#### [Task goal]
Write the next part of the forum thread about finding a fish-cleaning clamp for a cutting board, starting right after its last line.

#### [Document excerpt]

•••

# fish cleaning clamp?? for a cutting board



## rtriplett (Nov 25, 2009)

I had a request from a guy for a fish cleaning board. One that has a clamp to hold the fish's tail. I don't fish, so I have no idea. The guy says he can buy a board like this, but he likes the woods I use for my boards. Anyone know where I can buy such clamps? I can picture a clipboard clamp with JAWS.
Robert


----------



## Gregn (Mar 26, 2010)

Maybe you can just buy the board and remove the clamp for your project.
http://www.cabelas.com/cabelas/en/templates/product/standard-item.jsp?id=0075499020877a&navCount=2&podId


----------



## Dennisgrosen (Nov 14, 2009)

•••

Rendered images with source text:
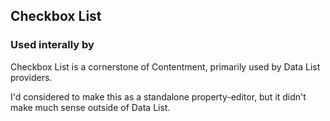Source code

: ﻿## Checkbox List

### Used interally by

Checkbox List is a cornerstone of Contentment, primarily used by Data List providers.

I'd considered to make this as a standalone property-editor, but it didn't make much sense outside of Data List.

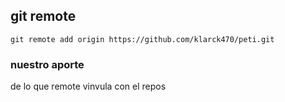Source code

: ## git remote
`git remote add origin https://github.com/klarck470/peti.git`
### nuestro aporte
de lo que remote vinvula con  el repos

•••

#### [Answer box]
Greg I have fished alot but I have never heard of nor seen of such aboard before 
but it sure looks funny to me. but for for ten bucks I wuold deffently have done the same
you said if a man want such a board …LOL.. I realy think he shuold pay for it…..LOL
sorry for my laugh but non that I know of use something like that to hold the fish
no matter if its a flatfish , stealheads , salmon or eals when we skin them and fillet a fish or cleaning them
most of us have cuttingboard made of either plastic or teak mounted on the rail in the boat
and a plastic table with a sink in land to clean the fish at
no matter what we do with the fish we hold it with one hand and have the knife in the other

Sorry Robert for my little rant here I wasn´t trying to take over or make your project
less worthy its still something that you shuold do your best on and I´m looking forward to see your
version on it, I realy don´t hope you got upset/angry now

best thuoghts
Dennis


----------



## rkevins (May 18, 2010)

if you have a Wal-Mart, of Kmart near by they normaly have them in sporting goods


----------



## rtriplett (Nov 25, 2009)

Thanks for the responses. I almost sent the guy to the nearest sporting goods store to buy a board with a clamp so I could take it off. I guess it is the thing for fishermen here. I will check out Walmart here or a specialty store in Reno Tuesday. I will probably charge at least $60.00 for a nice, flat grain board. That's about $10.00 for the wood and whatever the clamp costs. A good profit for an hours work.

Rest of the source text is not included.